▶ _YOUR ASSIGNMENT_:
The entries that follow need to be retyped verbatim.

[LISTED RECORDS — start]

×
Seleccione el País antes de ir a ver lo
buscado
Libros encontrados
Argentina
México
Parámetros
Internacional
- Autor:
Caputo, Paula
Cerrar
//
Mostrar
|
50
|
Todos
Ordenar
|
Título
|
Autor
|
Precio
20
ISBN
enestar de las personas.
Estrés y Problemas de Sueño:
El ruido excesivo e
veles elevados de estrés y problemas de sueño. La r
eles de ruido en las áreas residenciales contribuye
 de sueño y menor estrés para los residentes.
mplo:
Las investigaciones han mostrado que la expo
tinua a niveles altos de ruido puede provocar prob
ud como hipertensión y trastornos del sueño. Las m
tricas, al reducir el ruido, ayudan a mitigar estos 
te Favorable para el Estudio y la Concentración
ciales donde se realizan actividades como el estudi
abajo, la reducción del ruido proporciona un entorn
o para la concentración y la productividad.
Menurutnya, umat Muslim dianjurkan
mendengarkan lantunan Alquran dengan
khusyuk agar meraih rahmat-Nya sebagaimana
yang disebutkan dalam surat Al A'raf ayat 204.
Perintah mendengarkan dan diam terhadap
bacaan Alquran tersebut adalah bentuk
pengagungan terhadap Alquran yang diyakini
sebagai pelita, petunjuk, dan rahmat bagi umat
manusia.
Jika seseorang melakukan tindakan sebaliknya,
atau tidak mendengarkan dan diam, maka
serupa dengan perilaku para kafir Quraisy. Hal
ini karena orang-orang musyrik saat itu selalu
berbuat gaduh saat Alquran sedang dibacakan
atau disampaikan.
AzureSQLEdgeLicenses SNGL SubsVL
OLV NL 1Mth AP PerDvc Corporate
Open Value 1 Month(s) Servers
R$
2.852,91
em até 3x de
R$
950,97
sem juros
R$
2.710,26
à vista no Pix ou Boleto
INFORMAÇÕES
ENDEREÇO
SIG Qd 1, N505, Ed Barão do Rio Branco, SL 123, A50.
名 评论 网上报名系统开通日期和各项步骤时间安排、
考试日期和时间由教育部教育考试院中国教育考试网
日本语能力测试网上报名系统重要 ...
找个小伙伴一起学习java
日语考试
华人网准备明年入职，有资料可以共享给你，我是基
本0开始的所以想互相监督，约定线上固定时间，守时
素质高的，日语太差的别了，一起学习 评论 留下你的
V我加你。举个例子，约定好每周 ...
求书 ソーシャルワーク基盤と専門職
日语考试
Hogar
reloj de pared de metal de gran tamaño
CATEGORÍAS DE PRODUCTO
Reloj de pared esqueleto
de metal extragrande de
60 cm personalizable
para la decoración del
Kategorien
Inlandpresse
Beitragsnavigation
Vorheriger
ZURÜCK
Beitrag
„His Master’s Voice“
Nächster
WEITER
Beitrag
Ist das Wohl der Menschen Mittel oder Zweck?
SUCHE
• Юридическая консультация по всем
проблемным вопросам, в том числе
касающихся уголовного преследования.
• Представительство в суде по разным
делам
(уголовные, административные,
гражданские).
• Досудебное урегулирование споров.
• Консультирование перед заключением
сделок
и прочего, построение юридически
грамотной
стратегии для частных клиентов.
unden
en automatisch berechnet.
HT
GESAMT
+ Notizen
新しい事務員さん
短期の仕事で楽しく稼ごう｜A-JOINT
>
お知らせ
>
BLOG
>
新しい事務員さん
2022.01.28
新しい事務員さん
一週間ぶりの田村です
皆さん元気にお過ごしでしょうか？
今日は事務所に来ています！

[LISTED RECORDS — finish]

▶ _EXERCISE ANSWER_:
×
Seleccione el País antes de ir a ver lo
buscado
Libros encontrados
Argentina
México
Parámetros
Internacional
- Autor:
Caputo, Paula
Cerrar
//
Mostrar
|
50
|
Todos
Ordenar
|
Título
|
Autor
|
Precio
20
ISBN
enestar de las personas.
Estrés y Problemas de Sueño:
El ruido excesivo e
veles elevados de estrés y problemas de sueño. La r
eles de ruido en las áreas residenciales contribuye
 de sueño y menor estrés para los residentes.
mplo:
Las investigaciones han mostrado que la expo
tinua a niveles altos de ruido puede provocar prob
ud como hipertensión y trastornos del sueño. Las m
tricas, al reducir el ruido, ayudan a mitigar estos 
te Favorable para el Estudio y la Concentración
ciales donde se realizan actividades como el estudi
abajo, la reducción del ruido proporciona un entorn
o para la concentración y la productividad.
Menurutnya, umat Muslim dianjurkan
mendengarkan lantunan Alquran dengan
khusyuk agar meraih rahmat-Nya sebagaimana
yang disebutkan dalam surat Al A'raf ayat 204.
Perintah mendengarkan dan diam terhadap
bacaan Alquran tersebut adalah bentuk
pengagungan terhadap Alquran yang diyakini
sebagai pelita, petunjuk, dan rahmat bagi umat
manusia.
Jika seseorang melakukan tindakan sebaliknya,
atau tidak mendengarkan dan diam, maka
serupa dengan perilaku para kafir Quraisy. Hal
ini karena orang-orang musyrik saat itu selalu
berbuat gaduh saat Alquran sedang dibacakan
atau disampaikan.
AzureSQLEdgeLicenses SNGL SubsVL
OLV NL 1Mth AP PerDvc Corporate
Open Value 1 Month(s) Servers
R$
2.852,91
em até 3x de
R$
950,97
sem juros
R$
2.710,26
à vista no Pix ou Boleto
INFORMAÇÕES
ENDEREÇO
SIG Qd 1, N505, Ed Barão do Rio Branco, SL 123, A50.
名 评论 网上报名系统开通日期和各项步骤时间安排、
考试日期和时间由教育部教育考试院中国教育考试网
日本语能力测试网上报名系统重要 ...
找个小伙伴一起学习java
日语考试
华人网准备明年入职，有资料可以共享给你，我是基
本0开始的所以想互相监督，约定线上固定时间，守时
素质高的，日语太差的别了，一起学习 评论 留下你的
V我加你。举个例子，约定好每周 ...
求书 ソーシャルワーク基盤と専門職
日语考试
Hogar
reloj de pared de metal de gran tamaño
CATEGORÍAS DE PRODUCTO
Reloj de pared esqueleto
de metal extragrande de
60 cm personalizable
para la decoración del
Kategorien
Inlandpresse
Beitragsnavigation
Vorheriger
ZURÜCK
Beitrag
„His Master’s Voice“
Nächster
WEITER
Beitrag
Ist das Wohl der Menschen Mittel oder Zweck?
SUCHE
• Юридическая консультация по всем
проблемным вопросам, в том числе
касающихся уголовного преследования.
• Представительство в суде по разным
делам
(уголовные, административные,
гражданские).
• Досудебное урегулирование споров.
• Консультирование перед заключением
сделок
и прочего, построение юридически
грамотной
стратегии для частных клиентов.
unden
en automatisch berechnet.
HT
GESAMT
+ Notizen
新しい事務員さん
短期の仕事で楽しく稼ごう｜A-JOINT
>
お知らせ
>
BLOG
>
新しい事務員さん
2022.01.28
新しい事務員さん
一週間ぶりの田村です
皆さん元気にお過ごしでしょうか？
今日は事務所に来ています！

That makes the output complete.